Provided entries section start

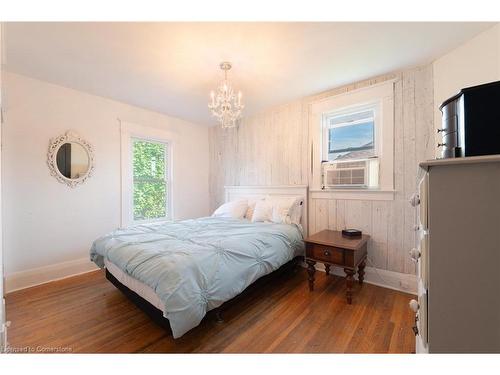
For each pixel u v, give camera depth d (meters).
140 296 1.67
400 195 2.29
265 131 3.43
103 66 2.18
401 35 1.72
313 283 2.27
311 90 2.74
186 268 1.41
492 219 0.74
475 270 0.77
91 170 2.87
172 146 3.80
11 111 2.31
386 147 2.37
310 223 2.93
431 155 2.11
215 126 4.23
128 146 3.24
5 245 2.27
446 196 0.80
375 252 2.44
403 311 1.87
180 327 1.27
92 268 2.87
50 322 1.73
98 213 2.95
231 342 1.49
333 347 1.44
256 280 2.03
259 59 2.05
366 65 2.16
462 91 0.96
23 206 2.39
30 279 2.41
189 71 2.28
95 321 1.74
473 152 0.93
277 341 1.50
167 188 3.82
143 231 2.31
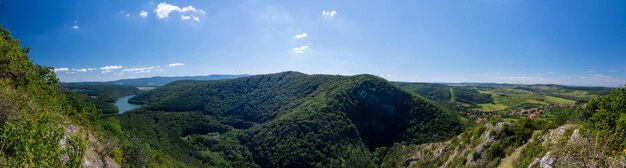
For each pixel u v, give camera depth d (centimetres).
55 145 1329
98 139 2995
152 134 11512
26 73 2531
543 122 3628
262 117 17475
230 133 14625
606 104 2739
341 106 12719
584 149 881
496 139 3875
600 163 829
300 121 11844
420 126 11519
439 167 5028
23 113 1285
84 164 1903
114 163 2700
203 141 13625
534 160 2623
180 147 11875
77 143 1595
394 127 12200
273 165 10619
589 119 2614
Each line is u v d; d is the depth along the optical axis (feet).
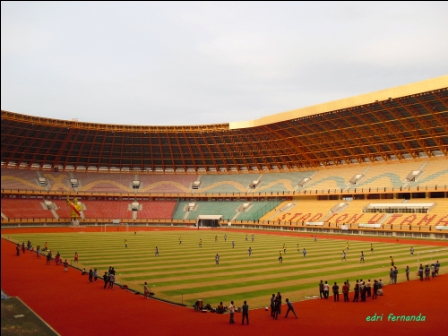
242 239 273.54
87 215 401.29
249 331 76.23
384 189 330.13
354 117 310.65
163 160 461.37
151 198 447.83
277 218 377.91
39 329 75.87
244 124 375.66
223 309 89.76
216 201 443.32
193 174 467.52
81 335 73.00
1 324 78.38
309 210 370.32
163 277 130.93
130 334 73.77
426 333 75.15
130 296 104.42
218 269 146.61
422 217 286.87
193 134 418.92
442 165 318.04
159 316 86.07
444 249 207.82
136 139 431.84
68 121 382.01
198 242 249.55
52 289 111.96
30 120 359.66
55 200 408.67
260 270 144.77
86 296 103.86
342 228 318.45
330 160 400.06
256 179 440.86
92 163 453.58
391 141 329.72
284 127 359.46
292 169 431.43
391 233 289.33
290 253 194.29
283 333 75.05
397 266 153.89
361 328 78.18
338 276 133.49
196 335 73.61
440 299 101.76
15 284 118.62
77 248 209.46
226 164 458.50
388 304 96.84
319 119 325.01
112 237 280.72
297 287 116.26
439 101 260.21
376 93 268.41
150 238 276.21
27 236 279.49
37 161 426.10
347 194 366.43
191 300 100.83
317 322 82.17
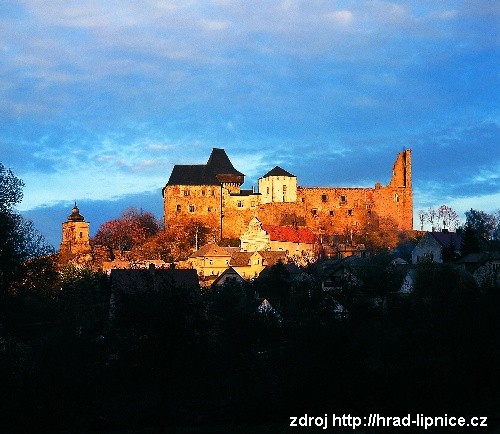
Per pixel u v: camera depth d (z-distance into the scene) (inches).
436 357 4035.4
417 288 5285.4
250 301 5408.5
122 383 3983.8
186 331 3341.5
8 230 4153.5
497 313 4217.5
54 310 5182.1
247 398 3809.1
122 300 3440.0
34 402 3526.1
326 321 4074.8
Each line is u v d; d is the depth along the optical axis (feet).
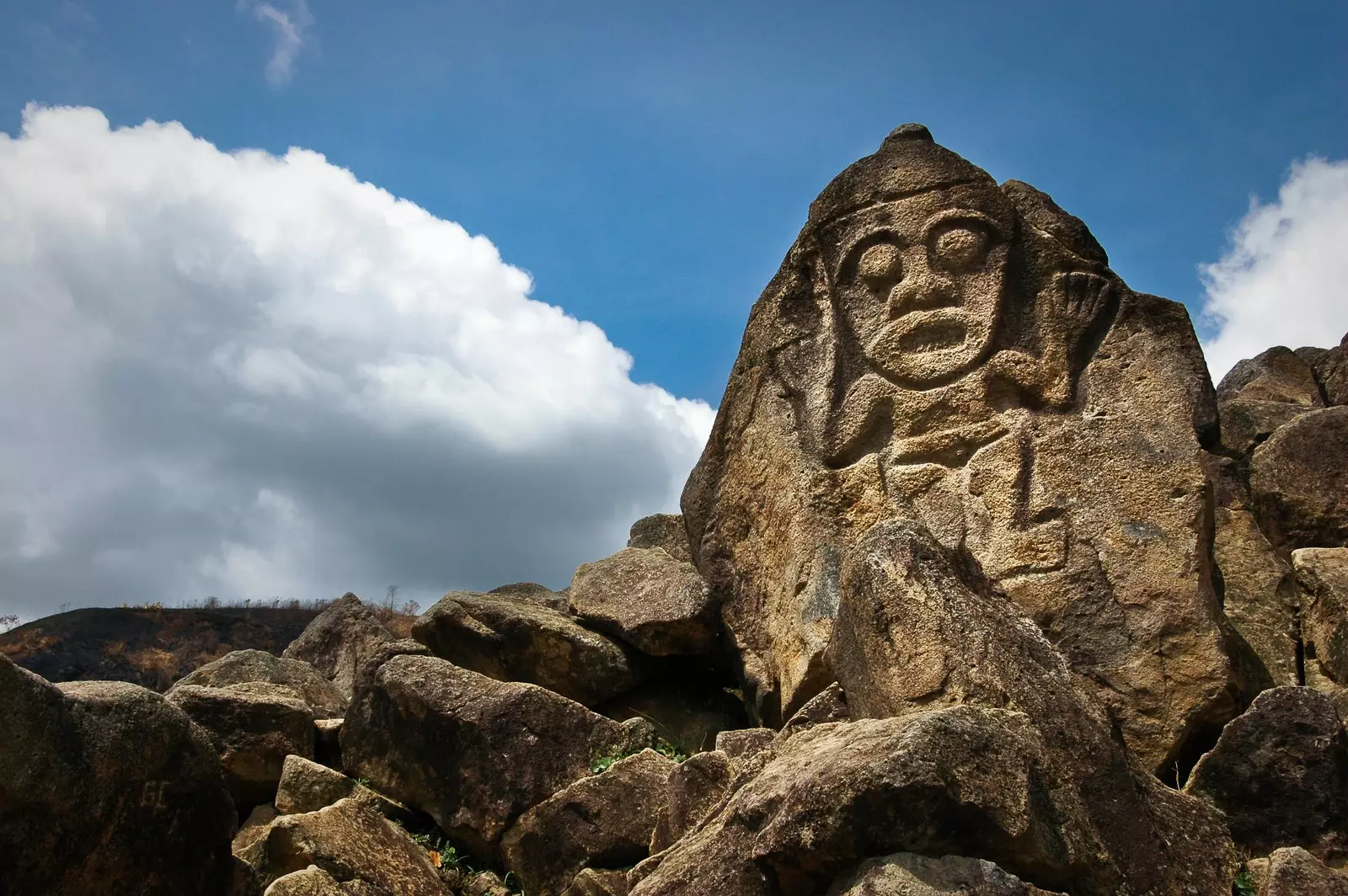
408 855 25.27
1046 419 29.48
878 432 30.76
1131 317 30.48
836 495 30.25
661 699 32.58
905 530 22.80
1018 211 31.91
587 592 33.94
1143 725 25.89
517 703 28.04
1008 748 18.37
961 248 31.09
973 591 22.82
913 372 30.60
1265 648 30.30
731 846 19.02
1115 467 28.53
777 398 32.14
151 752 20.53
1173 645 26.45
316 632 39.63
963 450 29.71
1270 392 43.80
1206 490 28.04
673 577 33.12
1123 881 19.07
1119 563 27.43
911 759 17.56
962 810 17.54
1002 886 16.96
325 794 28.45
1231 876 20.40
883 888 16.79
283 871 24.26
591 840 25.44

Provided entries section end

* _What the task asks_: In the listing above, the required lines run from the line with "403 311 1.87" through the line with "422 217 286.87". Output exactly those lines, omitting pictures.

* _Answer section_:
403 311 1.87
180 327 1.27
92 268 2.87
50 322 1.73
98 213 2.95
231 342 1.49
333 347 1.44
256 280 2.03
259 59 2.05
366 65 2.16
462 91 0.96
23 206 2.39
30 279 2.41
189 71 2.28
95 321 1.74
473 152 0.93
277 341 1.50
167 188 3.82
143 231 2.31
For each pixel u v, give camera depth d (centimetres).
55 145 1329
98 139 2995
152 134 11512
26 73 2531
543 122 3628
262 117 17475
230 133 14625
606 104 2739
341 106 12719
584 149 881
496 139 3875
600 163 829
300 121 11844
420 126 11519
439 167 5028
23 113 1285
84 164 1903
114 163 2700
203 141 13625
534 160 2623
180 147 11875
77 143 1595
394 127 12200
273 165 10619
589 119 2614
Each line is u v d; d is the depth along the optical axis (feet).
242 239 273.54
87 215 401.29
249 331 76.23
384 189 330.13
354 117 310.65
163 160 461.37
151 198 447.83
277 218 377.91
39 329 75.87
244 124 375.66
223 309 89.76
216 201 443.32
193 174 467.52
81 335 73.00
1 324 78.38
309 210 370.32
163 277 130.93
130 334 73.77
426 333 75.15
130 296 104.42
218 269 146.61
422 217 286.87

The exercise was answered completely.